Bunte Lichter, Kneipen, Theater, Sex-Shops, Dönerbuden, Stripclubs und Bordelle zeichnen die Reeperbahn, die Vergnügungsmeile im Hamburger Stadtviertel St. Pauli, aus. Die Straße ist weit über ihre Stadtgrenzen hinaus bekannt und steht für Spaß und sündige Erlebnisse bis in die frühen Morgenstunden. Den Kiez-Kult verdankt sie sicherlich auch den zahlreichen Filmen und Dokumentationen, die oftmals vom Aufstieg der dort operierenden Zuhälter, den Luden, erzählt. Nun reiht sich auch die sechsteilige Serie „Luden – Könige der Reeperbahn“ darin ein. Amazon Prime Video kündigte diese Woche mit der Veröffentlichung eines ersten Teasers den Start der Serie im März an. Angesiedelt in den 1980ern porträtiert sie die Geschichte des aufstrebenden Zuhälters Klaus Barkowsky (gespielt von Aaron Hilmer).
Der Teaser versprüht einen angenehmen Retro-Charme und weckt die Sehnsucht nach Freiheit, verharmlost aber meiner Meinung nach die wahren Gräueltaten, mit denen insbesondere Frauen auf der Reeperbahn zu kämpfen haben. Vor einiger Zeit hörte ich ein Interview mit der Journalistin und Buchautorin Barbara Schmid („Schneewittchen und der böse König“), die darin Einblicke in das Geschäft mit dem Körper gewährte. Eigentlich sollte mit der Legalisierung der sexuellen Dienstleistungen eine Anmeldepflicht und gesundheitliche Beratung für die zahlreichen Frauen einhergehen, doch von den etwa 400.000 Prostituierten in Deutschland sind gerade einmal 23.000 behördlich gemeldet.

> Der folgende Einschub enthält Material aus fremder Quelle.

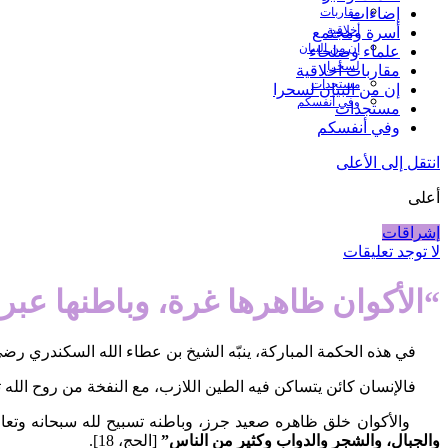
مقاربات
إضاءات
أخلاقية
أسرة ومجتمع
إن من البيان
علماء وصلحاء
لسحرا
مقاربات أخلاقية
مستجدات
إن من البيان لسحرا
وفي أنفسكم
مستجدات
وفي أنفسكم
انتقل إلى الأعلى
أعلى
إشراقات
لا توجد تعليقات
“الأكوان ظاهرها غرة، وباطنها عبر
في هذه الحكمة المباركة، ينبّه الشيخ بن عطاء الله السكندري رضي الله
فالإنسان كائن يتساكن فيه الطين اللازب، مع النفخة من روح الله ت
والأكوان خلق ظاهره صعيد جرز، وباطنه تسبيح لله سبحانه وتعا
والجبال، والشجر والدواب وكثير من الناس”
[الحج، 18].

Schätzungsweise 90 % der Prostituierten üben ihren Beruf nicht freiwillig aus. Durch die Legalisierung des Berufs in der Bundesrepublik können Freier und Zuhälter nicht belangt werden und Menschenhändler werden gerade dazu animiert Frauen nach Deutschland zu schleusen, da hier ohne Konsequenzen Umsätze erzielt werden. Während sich Drogen nur einmal verkaufen lassen, kann ein und dieselbe Frau mehrmals verhökert werden. Schwangere sind wohl besonders beliebt, weshalb einigen besonders fürchterliche Dinge gegen ihren Willen angetan werden. Unter dem Deckmantel der Selbstbestimmung und Freiheit findet hier kaum Ermittlungsarbeit statt. Die Öffentlichkeit sieht weg und dazu tragen ebendiese verklärten Bilder über den coolen und abgerockten Luden dazu bei. Als im vergangenen Herbst die Dokumentation „Reeperbahn Spezialeinheit FD65“ auf dem Kiez Premiere feierte, waren echte Luden anwesend, die wie Rockstars gefeiert wurden, obwohl es sich um Verbrecher handelt. Die Doku-Reihe ist übrigens komplett in der ARD-Mediathek abrufbar.
Ich habe „Luden – Könige der Reeperbahn“ noch nicht gesehen, aber ich bezweifle stark, dass hier an dem bestehenden Bild gerüttelt wird und stattdessen die Erfolgsgeschichte eines Gangsters und die vermeintliche sexuelle Revolution verkauft wird. Schade, denn etwas Aufklärung wäre der Sache deutlich dienlicher. Am 3. März schaue ich aber trotzdem mal in die Miniserie rein. Wer weiß, vielleicht werde ich ja doch überrascht.
Bilder: Amazon Prime Video | ARD
Ich hatte mal einen Religionslehrer. Ein sehr netter und vor allem sehr engagierter Mensch, der ein sehr interessantes Leben hatte und dementsprechend eine Million interessanter Geschichten zu erzählen hatte.
Eine seiner Geschichten war, wie er mal mehrere Jahre als Pfarrer in St Pauli tätig war. Und sagen wir es mal so: Die ständige Romantisierung und Verharmlosung dieser Ecke Deutschlands, gefiel ihm dank seiner Erfahrungen dort auch nicht wirklich. Wie er sagte, war nicht alles schlecht und auf beiden Seiten des Gesetzes lernte er Menschen kennen, mit denen er gerne Zeit verbrachte, aber gerade im Rotlichtbereich waren seine Erzählungen…nennen wir es mal „sehr düster“, obwohl er immer wieder betonte, dass das noch die leichter verdaulichen Momente seiner Zeit dort waren.